If any of you are real brave and think you have a good grip on the conspiracy and what is going on, and you think you can be a good lawyer, then another aspect you can go after is the fact that the courtrooms only let licensed attorneys work for plaintiffs or defendants. When the judge starts telling you that only a licensed attorney can tell you what to do, or something like that, you tell him that sounds like a monopoly for the American Bar Association and that you will probably be filing charges against them for this practice. The judge will probably blow that off and look for any reason to allow you to go it alone.
For those of you who will be using a jailhouse or ex bar member lawyers, which we will call the New World Ninjas, you too should keep this in mind. Who ever is representing you, will speak for you and file the already signed power of attorney form you and the arrestee brought with you. In fact, if at possible, the New World Ninjas will file all that with the court before you even see a judge, if possible. Maybe even before the start of the action.
All that having just been taken care of, now the judge is going to demand a plea from you, maybe not. Maybe your case will be continued.

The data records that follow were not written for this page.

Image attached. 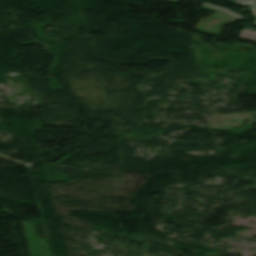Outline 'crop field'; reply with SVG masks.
I'll return each instance as SVG.
<instances>
[{"mask_svg":"<svg viewBox=\"0 0 256 256\" xmlns=\"http://www.w3.org/2000/svg\"><path fill=\"white\" fill-rule=\"evenodd\" d=\"M241 37L256 41V32L250 30H242Z\"/></svg>","mask_w":256,"mask_h":256,"instance_id":"1","label":"crop field"},{"mask_svg":"<svg viewBox=\"0 0 256 256\" xmlns=\"http://www.w3.org/2000/svg\"><path fill=\"white\" fill-rule=\"evenodd\" d=\"M227 2H231V3H236V4H241V5H248V6H252L254 0H225Z\"/></svg>","mask_w":256,"mask_h":256,"instance_id":"2","label":"crop field"},{"mask_svg":"<svg viewBox=\"0 0 256 256\" xmlns=\"http://www.w3.org/2000/svg\"><path fill=\"white\" fill-rule=\"evenodd\" d=\"M253 7L256 8V1H255V3H254Z\"/></svg>","mask_w":256,"mask_h":256,"instance_id":"3","label":"crop field"},{"mask_svg":"<svg viewBox=\"0 0 256 256\" xmlns=\"http://www.w3.org/2000/svg\"><path fill=\"white\" fill-rule=\"evenodd\" d=\"M253 10H254V12H255V14H256V9L253 8Z\"/></svg>","mask_w":256,"mask_h":256,"instance_id":"4","label":"crop field"}]
</instances>
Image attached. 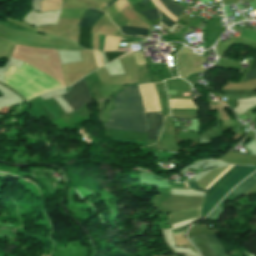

But if not, and you find yourself standing before the judge who is demanding you make a plea, you then switch to inquiring about the plaintiff. You go back to the “Justification” and read what happened with Ken Dill when he was made to answer in the Carmel County New York courthouse. You want to make sure you understand the nature of the charges, but more importantly, the nature of the plaintiff. Our argument is going to be how you could have injured the plaintiff’s, the real person with a claim of injury and what that injury is’, personal life, liberty or pursuit of happiness. If you don’t understand the nature of the charges the court cannot proceed.
Doing that could backfire on you as well. The judge could hold you for a 710-30 hearing saying that you are not mentally capable of assisting in your defense. Don’t worry, when that happened to Dill, David Dodge wrote up a Petition For Writ of Habeas Corpus and filed it. Writ of Habeas Corpus is supposed to be suspended right now in this country, so it will be interesting to see how they deal with hundreds of them being filed.
The last thing that could happen is that the judge will just blow you and your wishes off and enter a “not guilty” plea for you. Let him. It shows you never answered the jurisdiction question and stood moot while the state entered you into this matter. Good luck. Other pages will be drawn up to deal with the trial, but I doubt many of you will ever get that far. I have a feeling that most of them will be dropped.